AN ARCHIVE OF EXHIBITIONS HELD AT THE HAYWARD GALLERY PROJECT SPACE, 2007-11
Wednesday, 7 July 2010
CYPRIEN GAILLARD: GLASGOW 2014
Cyprien Gaillard, Cenotaph... (2008)
CYPRIEN GAILLARD: GLASGOW 2014
7 October – 16 November 2008
Cyprien Gaillard (b. Paris, 1980), is one of the most significant young French artists to have emerged in recent years. Working across a range of media (including video, photography, sculpture, etching and live performance), he explores the notion of ‘landscape’ with reference to the slow decay or sudden destruction of post-war Modernist buildings, and of the set of Utopian principles on which such structures were founded. Geological time, here, rubs up against the moment, and pastoral idylls are punctuated with episodes of sudden, jarring violence.
In the Hayward Project Space, Gaillard presents a series of photographs that depict the aftermath of the demolition of high rise social housing in Glasgow and the Parisian suburbs, shot and printed using similar methods to those employed by German ‘DüsseldorfSchool’ photographers such as Andreas Gursky and Thomas Struth. As the titles of these works suggest, these mounds of rubble resemble Bronze Age cairns — structures erected to mark a burial site and, according to some archeologists, to ensure that an interred corpse remains underground. The violence of controlled detonation (to architecture, to a community, to a dream) is echoed in the video The Lake Arches (2007), in which we see two young men relaxing by a man-made lake in the shadow of Ricardo Bofill’s extraordinary post-modern, viaduct-like housing project at Saint-Quentin-en-Yvelines, France. Jumping into the water, one of them bloodies his nose on the shallow lake-bed, as if the landscape has met his aggressive energy with its own.

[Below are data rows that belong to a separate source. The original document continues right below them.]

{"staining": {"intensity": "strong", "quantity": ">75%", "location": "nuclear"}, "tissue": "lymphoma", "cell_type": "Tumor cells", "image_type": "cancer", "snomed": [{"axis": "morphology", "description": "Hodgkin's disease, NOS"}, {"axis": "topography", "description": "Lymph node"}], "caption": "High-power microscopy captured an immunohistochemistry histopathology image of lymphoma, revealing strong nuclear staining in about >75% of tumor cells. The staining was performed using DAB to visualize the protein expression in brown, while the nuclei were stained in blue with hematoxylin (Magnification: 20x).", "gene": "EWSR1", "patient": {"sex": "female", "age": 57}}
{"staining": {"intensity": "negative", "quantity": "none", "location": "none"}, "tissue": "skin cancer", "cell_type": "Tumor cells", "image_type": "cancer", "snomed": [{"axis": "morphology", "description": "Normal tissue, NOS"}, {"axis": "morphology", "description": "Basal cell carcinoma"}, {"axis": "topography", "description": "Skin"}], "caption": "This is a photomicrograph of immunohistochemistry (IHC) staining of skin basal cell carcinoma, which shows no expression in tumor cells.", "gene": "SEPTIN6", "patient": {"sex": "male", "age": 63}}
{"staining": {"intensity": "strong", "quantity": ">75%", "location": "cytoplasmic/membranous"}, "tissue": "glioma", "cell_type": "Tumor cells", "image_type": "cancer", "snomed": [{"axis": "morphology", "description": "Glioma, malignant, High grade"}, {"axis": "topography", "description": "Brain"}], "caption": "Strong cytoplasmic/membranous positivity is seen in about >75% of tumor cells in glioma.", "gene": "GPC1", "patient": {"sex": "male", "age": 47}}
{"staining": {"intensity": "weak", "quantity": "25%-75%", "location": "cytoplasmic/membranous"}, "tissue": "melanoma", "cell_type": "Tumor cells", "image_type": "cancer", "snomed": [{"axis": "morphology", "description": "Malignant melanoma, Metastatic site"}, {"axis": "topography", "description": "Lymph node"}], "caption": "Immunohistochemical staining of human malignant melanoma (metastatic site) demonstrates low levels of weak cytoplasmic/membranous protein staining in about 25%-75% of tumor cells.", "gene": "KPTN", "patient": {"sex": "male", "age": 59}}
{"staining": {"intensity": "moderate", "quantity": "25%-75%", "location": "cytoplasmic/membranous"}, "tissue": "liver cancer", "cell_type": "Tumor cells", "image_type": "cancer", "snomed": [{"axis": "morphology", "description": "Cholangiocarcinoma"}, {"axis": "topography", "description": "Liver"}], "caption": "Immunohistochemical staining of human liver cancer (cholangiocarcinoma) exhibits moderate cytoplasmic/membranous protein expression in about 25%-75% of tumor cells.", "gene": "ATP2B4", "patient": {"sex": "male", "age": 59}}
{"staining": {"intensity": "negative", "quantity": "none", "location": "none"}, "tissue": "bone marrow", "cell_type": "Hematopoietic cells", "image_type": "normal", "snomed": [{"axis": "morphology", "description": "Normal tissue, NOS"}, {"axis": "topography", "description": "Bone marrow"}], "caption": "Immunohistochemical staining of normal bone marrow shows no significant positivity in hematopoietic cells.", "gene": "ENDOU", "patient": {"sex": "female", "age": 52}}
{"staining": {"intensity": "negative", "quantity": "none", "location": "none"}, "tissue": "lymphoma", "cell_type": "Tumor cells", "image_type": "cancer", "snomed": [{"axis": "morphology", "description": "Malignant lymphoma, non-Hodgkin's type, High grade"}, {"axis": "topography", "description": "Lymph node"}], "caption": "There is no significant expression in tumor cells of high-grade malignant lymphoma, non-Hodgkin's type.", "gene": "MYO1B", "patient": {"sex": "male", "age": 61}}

Gaillard’s sculpture Cenotaph to 12 Riverford Road, Pollokshaws, Glasgow (2008) is made from 15 tonnes of concrete salvaged from the remains of a Glaswegian Modernist social housing project demolished in advance of the city’s hosting of the 2014 Commonwealth Games, transported to London and then cast into an obelisk. Placed within a wasteland-like ‘secret garden’ in Hubert Bennet’s iconic Brutalist Queen Elizabeth Hall (1967), the work, unlike Cleopatra’s Needle directly across the Thames, is half-hidden from the public, visible only through the internal windows of the concert hall’s foyer, or on an organized tour. Not a display of colonialist spoils, then, but rather something close to a resurrection or reincarnation.
The word ‘cenotaph’ betokens a monument to someone or something whose remains are elsewhere, and at first reading this seems an inappropriate designation for this obelisk — it is formed, after all, from the leavings of the building it memorializes. Perhaps, though, what is being remembered here is not the physical stuff of concrete, bricks and glass, but rather a devalued history, and a devalued dream. The fortress walls of the Queen Elizabeth Hall (a building, unlike 12 Riverford Road, unlikely to be condemned to destruction any time soon) afford Cenotaph… a level of protection uncommon to works of public sculpture. A major chapter in the history of British Modernist architecture enfolds a ragged footnote, and a second, half-secret life is eked out. Looking through the windows of the concert hall’s foyer, the casual visitor might imagine that Gaillard’s obelisk (with its trans-historical form) has stood in that space since the building’s birth — a reminder of death, right at the start of things; a memento mori, before the work of remembering has begun.